Beaux-Arts architect Charles Follen McKim is credited with the building's unique Renaissance design, which features huge, arcaded stained glass windows and monumental inscriptions. Inspired by the work of Valencian architect Rafael Guastavino, the main hall features one of the very first successful installations of Catalan vaults anywhere in the U.S. Aside from its architectural marvels, the behemoth library houses a number of fascinating murals by the likes of Pierre Puvis de Chavannes and John Singer Sargent, as well as the famed “Quest of the Holy Grail” by Edwin Austin Abbey. With an estimated 14,900,000 materials, the BPL now ranks as the third largest library in the U.S by volume, and counts early works by Shakespeare and Mozart among its most famous acquisitions.

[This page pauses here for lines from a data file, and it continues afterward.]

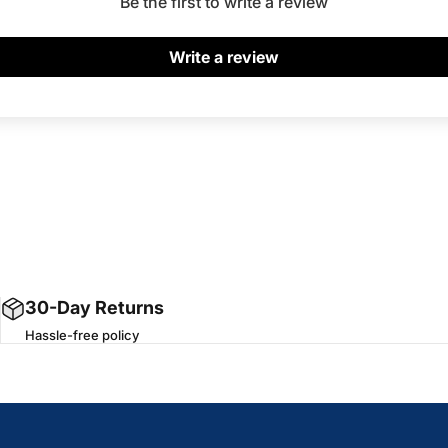
Be the first to write a review
Write a review
30-Day Returns
Hassle-free policy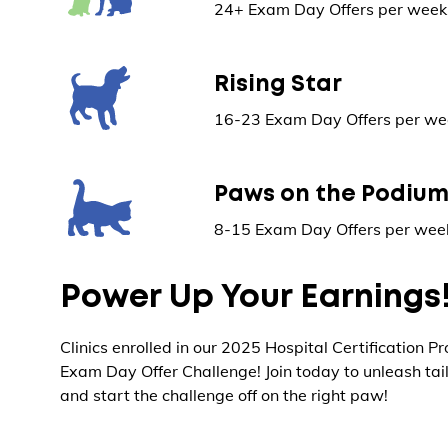
24+ Exam Day Offers per week 
Rising Star
16-23 Exam Day Offers per wee
Paws on the Podiu
8-15 Exam Day Offers per week
Power Up Your Earnings
Clinics enrolled in our 2025 Hospital Certification P
Exam Day Offer Challenge! Join today to unleash tai
and start the challenge off on the right paw!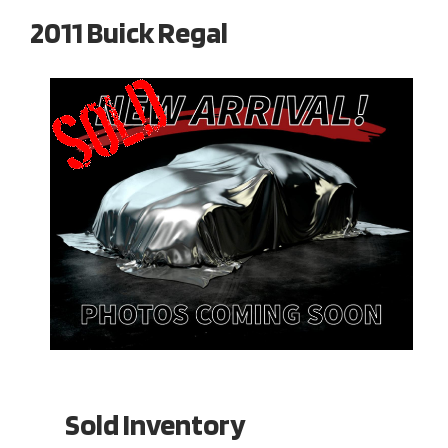
2011 Buick Regal
Sold Inventory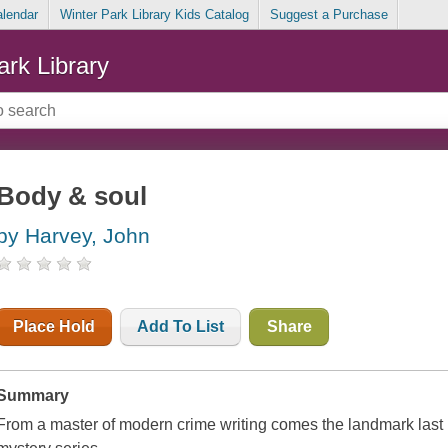
alendar
Winter Park Library Kids Catalog
Suggest a Purchase
ark Library
Body & soul
by Harvey, John
Place Hold
Add To List
Share
Summary
From a master of modern crime writing comes the landmark last 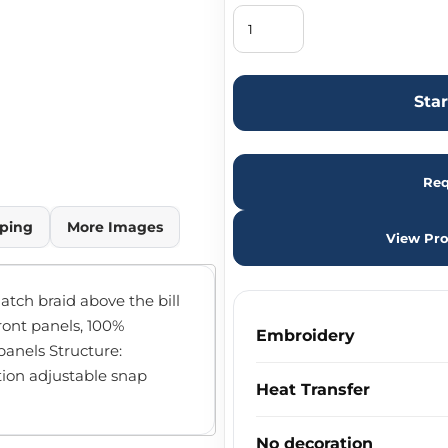
Sta
Req
ping
More Images
View Pro
atch braid above the bill
front panels, 100%
Embroidery
anels Structure:
ition adjustable snap
Heat Transfer
No decoration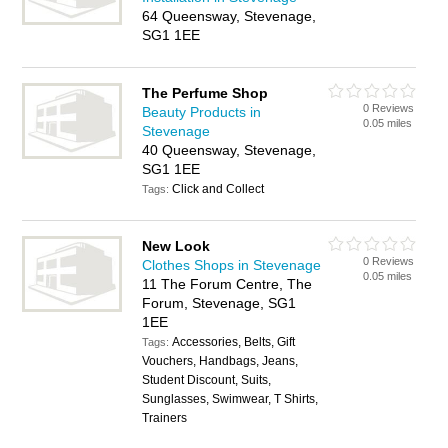
64 Queensway, Stevenage,
SG1 1EE
The Perfume Shop
0 Reviews
Beauty Products in
0.05 miles
Stevenage
40 Queensway, Stevenage,
SG1 1EE
Click and Collect
Tags:
New Look
0 Reviews
Clothes Shops in Stevenage
0.05 miles
11 The Forum Centre, The
Forum, Stevenage, SG1
1EE
Accessories, Belts, Gift
Tags:
Vouchers, Handbags, Jeans,
Student Discount, Suits,
Sunglasses, Swimwear, T Shirts,
Trainers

Salt Lake City Public Library,
Salt Lake City, Utah
It may not be up there with the likes of New York and Boston as one of America's must-visit cities, yet the municipal capital of Utah has more than its own fair share of interest attractions. Built in 2003, the newly constructed Public Library has become one of the city's most recognizable landmarks – a marriage of glass, steel and light that gives it a sleek, futuristic appearance. The interior is a little like a shopping mall – all vast open walkways, glinting metal and sweeping steel spiral staircases connecting one level to the next.
It's no strange coincidence the SLCPL also has a small, designated shopping area. The space itself was incepted to provide inhabitants of the city with an ambient indoor space in which to read, learn, experience and socialize. The layout somewhat differs to that of a conventional library as there are reading areas scattered throughout the building. Window seats alongside the 5-storey glass wall offer tantalizing views across the city, but if you really want a prime spot, you can't beat the efflorescent Roof Terrace Cafe up on the 6th floor!
With around 3 million volumes held, Salt Lake City Public Library can't quite compete with the repositories of Boston and New York in terms of scale. It can, however, stake claim to having one of the largest graphic novel collections in the U.S, and a 'zine collection comprising 15 subscriptions and more than 6,000 titles!